Description of the task:
Render as a numbered list the part of the data that opens with the line containing "Which series has" and closes with the line containing "Is it true that FA0- equals 0.4 at 0.00?". Leave out blank lines and pictures.

Records for the task:

^^^^^^^^

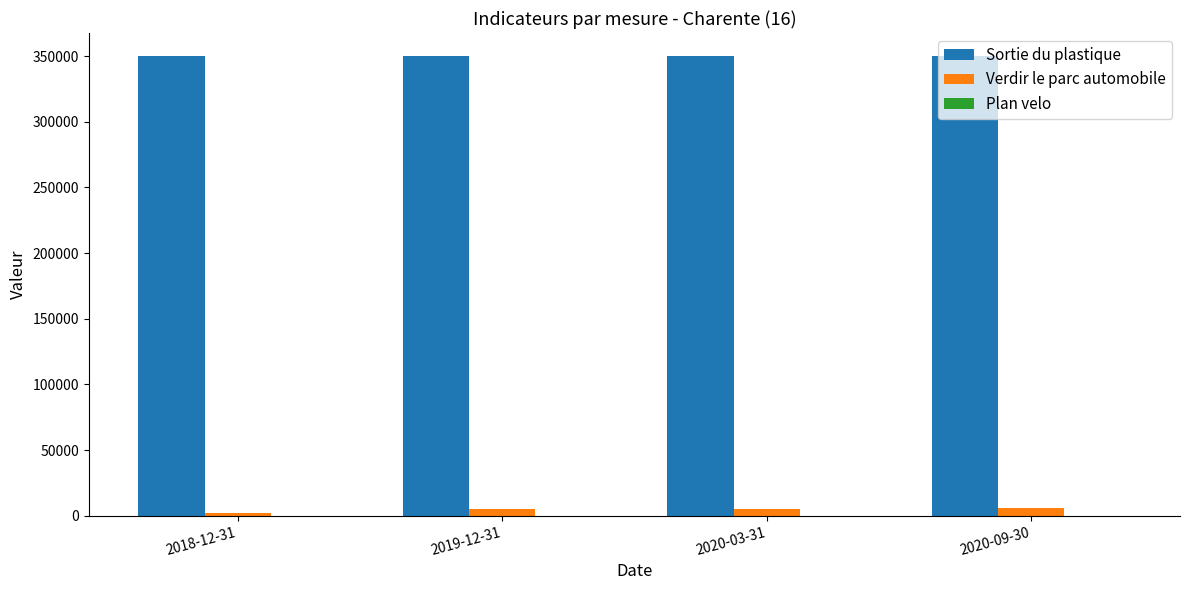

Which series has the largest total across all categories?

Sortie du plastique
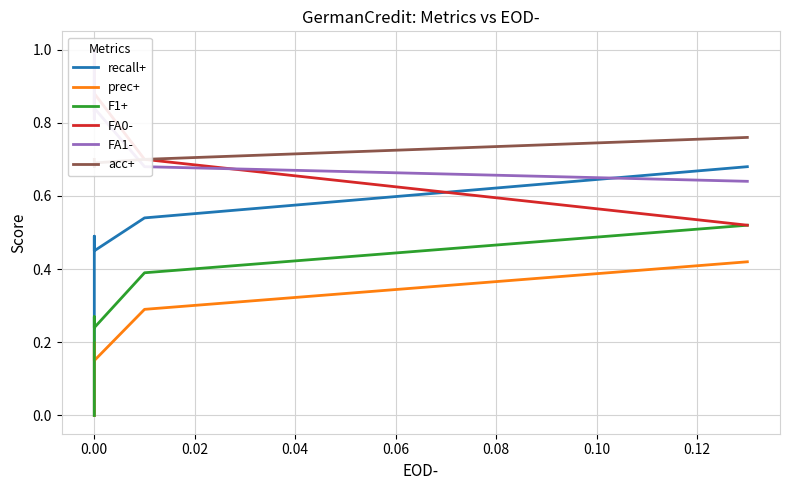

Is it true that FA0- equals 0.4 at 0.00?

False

^^^^^^^^

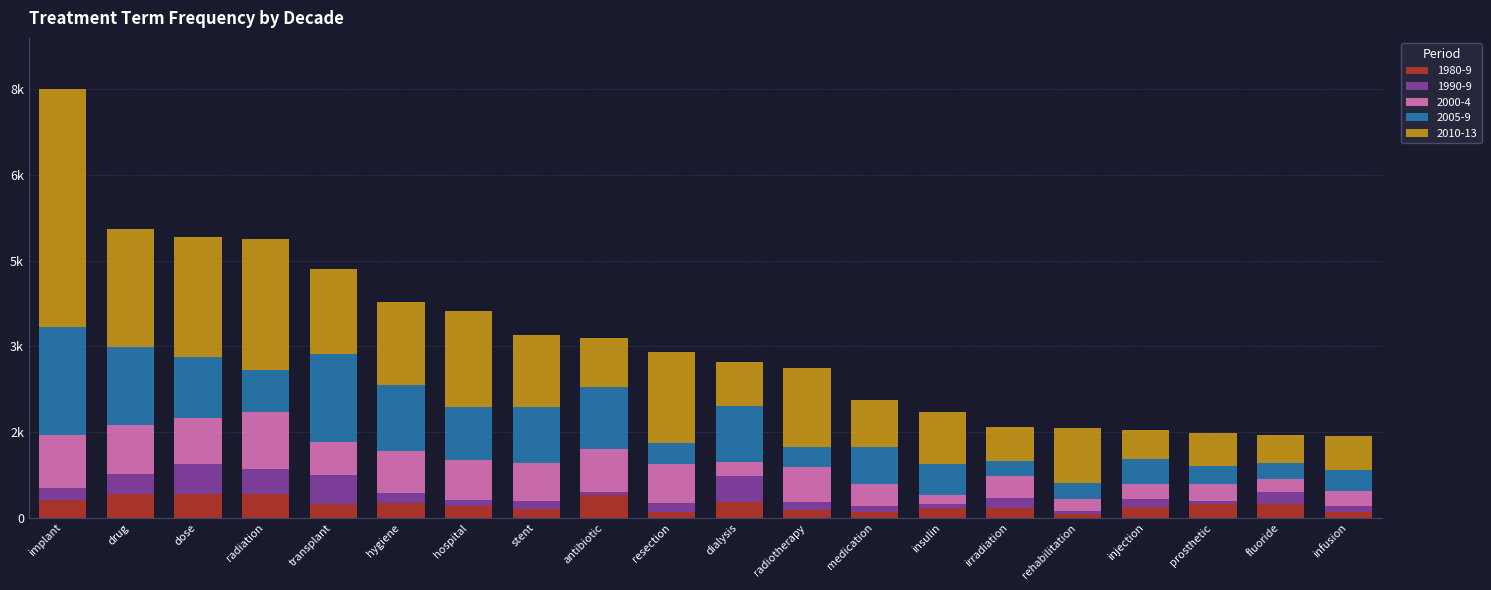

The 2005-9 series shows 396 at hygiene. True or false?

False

^^^^^^^^

Answer section:
1. Which series has the largest total across all categories?
2. Sortie du plastique
3. Is it true that FA0- equals 0.4 at 0.00?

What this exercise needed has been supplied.